Radiomic analysis has been wildly used in cancer research [15, 26,27,28] and in the diagnosis of COVID-19 pneumonia [29,30,31]. For the diagnosis of PCP, we identified only one study conducted by Kloth et al. that was relevant to the radiomic features of PCP [19]. They explored CT-textures of one or two local regions with typical disease manifestations in 21 patients with PCP (including non-HIV patients). Eleven first- and second-order texture features were analyzed but no specific features were found for diagnostic purposes. Differently, the radiomics model constructed in our study performed well. There are three possible reasons for the difference in results between Kloth’s study and ours. First, the different sample sizes of the studies (21 versus 140) affected the accuracy of the diagnoses. Second, the ROIs in Kloth’s study were obtained from localized squares drawn by a senior reader in the “diseased area”. In our study, we obtained the whole pneumonia regions in the lungs. Third, we analyzed more radiomics features, including wavelet features and LOG features, which were interestingly all the features selected and incorporated into our radiomic model. These features were obtained by filtering the original image to enhance some special features such as edge regions [32]. The decision curve analysis showed a good clinical value of the radiomics model, meaning that radiomics could be used as a tool to assist clinicians in the diagnosis of PCP.

In addition, we calculated the diagnostic performance of serum β-D-glucan and LDH mentioned in previous studies for the diagnosis of PCP [1, 12, 24]. Compared to these previously used clinical indicators, the radiomics model performed best. Furthermore, we assessed the diagnostic efficacy of radiomics at different β-D-glucan levels. Based on the results, we established a strategy for non-invasive diagnosis of PCP, which could identify the risk of PCP infection in non-HIV patients with a diagnostic accuracy of 95.8%.
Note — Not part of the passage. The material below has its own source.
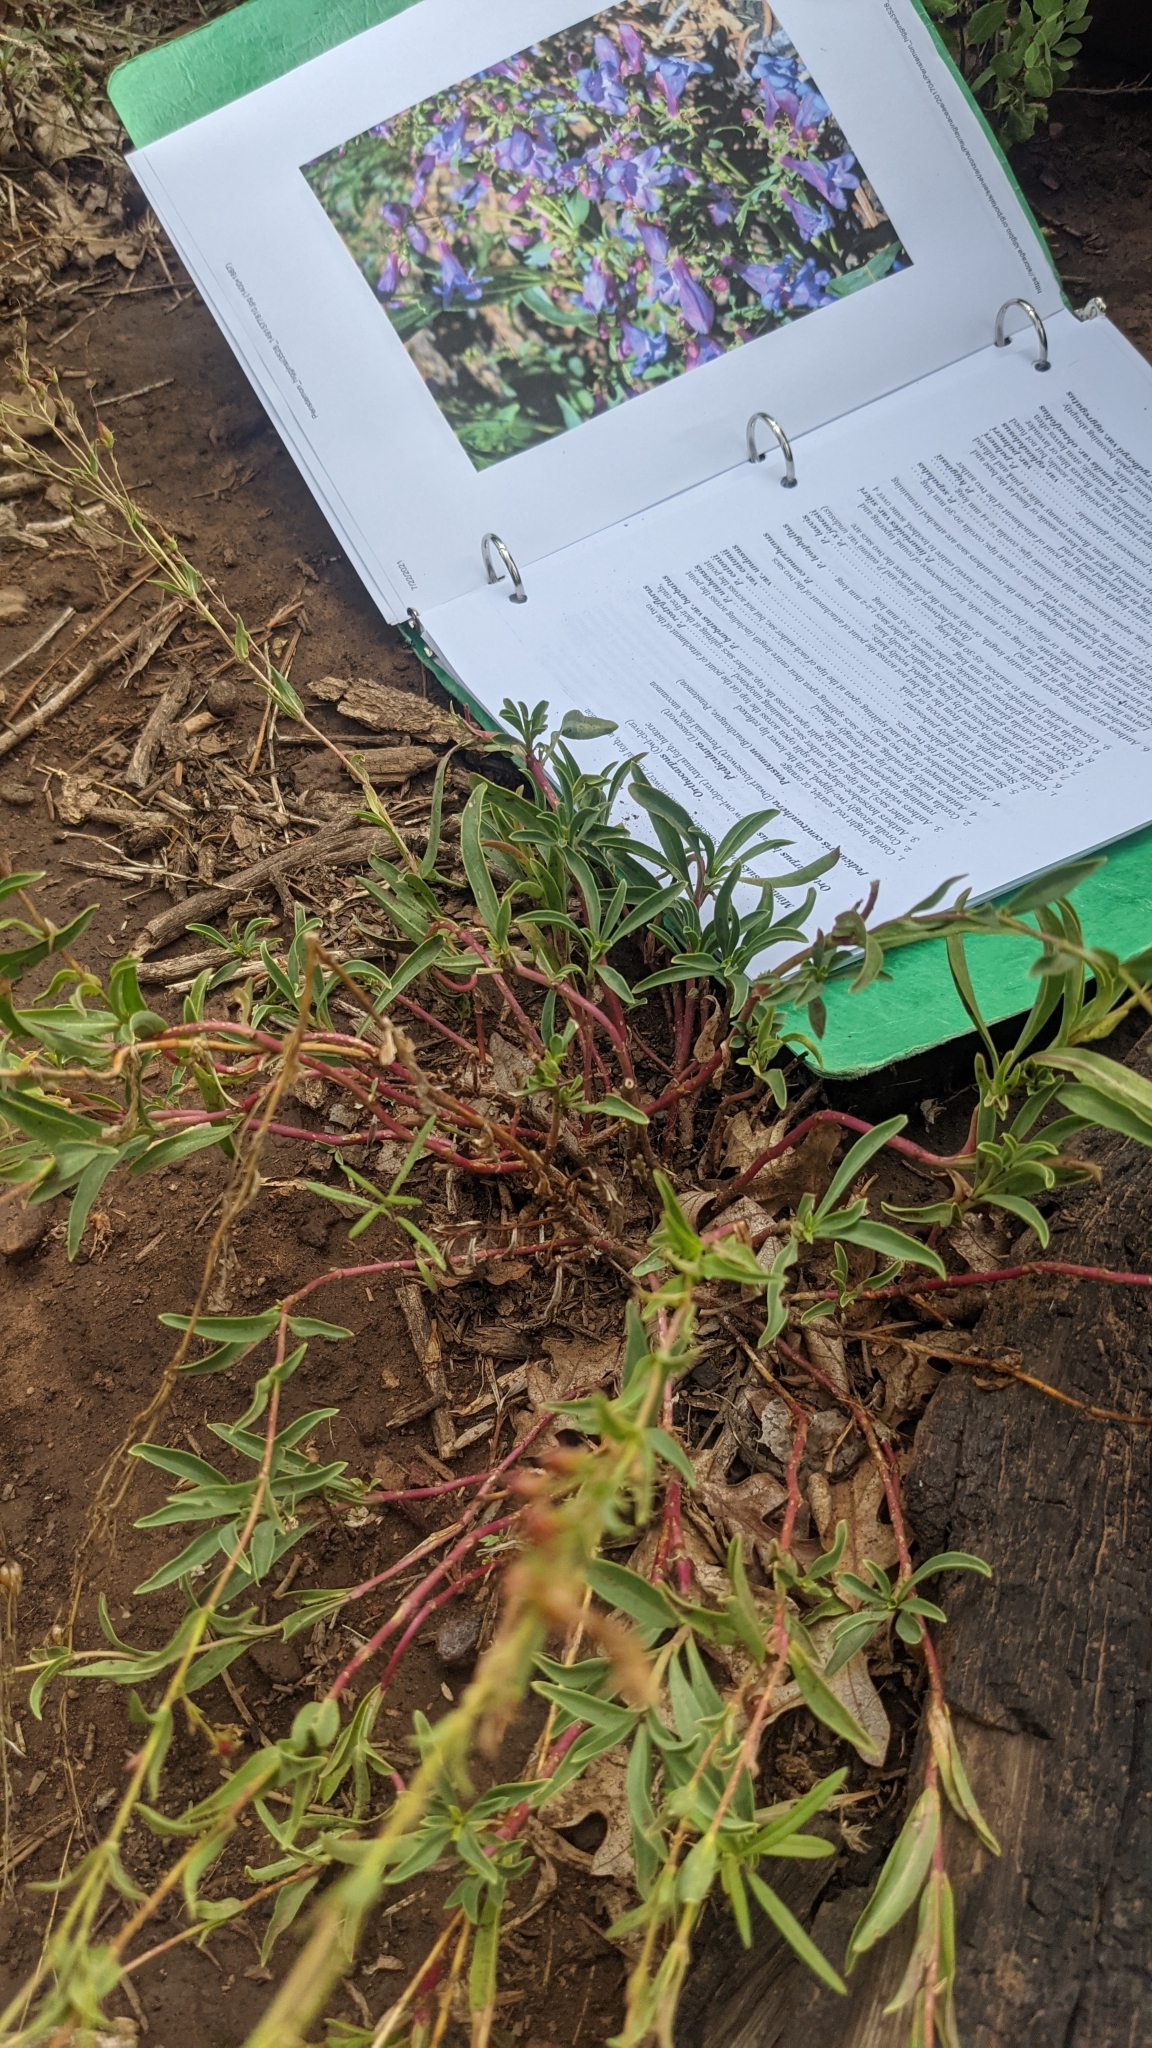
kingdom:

Nowadays, qPCR and IF staining tests of BAL fluid samples are the primary tests recommended by the guidelines to confirm the diagnosis of PCP in non-HIV patients, with serum β-D-glucan testing as an adjunctive laboratory diagnostic tool [8]. Although well-tolerated, it is not uncommon for patients to develop fever and worsening hypoxemia after the bronchoscopy [33]. The implementation of BAL techniques also requires specialist technicians, specialized equipment and rooms, and is difficult to carry out in resource-limited areas and medical centers. Other non-invasive methods, such as qPCR and IF staining of upper respiratory specimens (i.e., induced sputum [34, 35], oral washings [36, 37], nasopharyngeal aspirate [38, 39]) and/or blood samples [38, 40] are not diagnostically satisfactory, with the diagnostic specificity ranged from 54 to 100%, and the diagnostic sensitivity from 50 to 77%. The new strategy in our study, if its general validity is confirmed in future studies, has the potential to provide an accurate and non-invasive way to identify the risk of PCP infection in non-HIV patients.

This study had several limitations. First, the sample size of the population included in this study was not large. Second, this single-center retrospective study did not include external validation, which may have led to bias in model performance. Third, six patients with qPCR (-) and IF (+) were excluded to ensure confirmation of pathological results (as the results were technically inconsistent), which could have led to a small selection bias. Fourth, PPV and NPV were calculated in the existing population (PCP prevalence of 43.6%) and may be altered due to changes in PCP prevalence. Therefore, a large multicenter study is needed to validate these findings.

Conclusions

Radiomics showed good diagnostic performance in differentiating PCP from other types of pneumonia in non-HIV patients. A combined diagnostic method including radiomics and serum β-D-glucan has the potential to provide an accurate and non-invasive way to identify the risk of PCP infection in non-HIV patients with CT manifestation of pneumonia.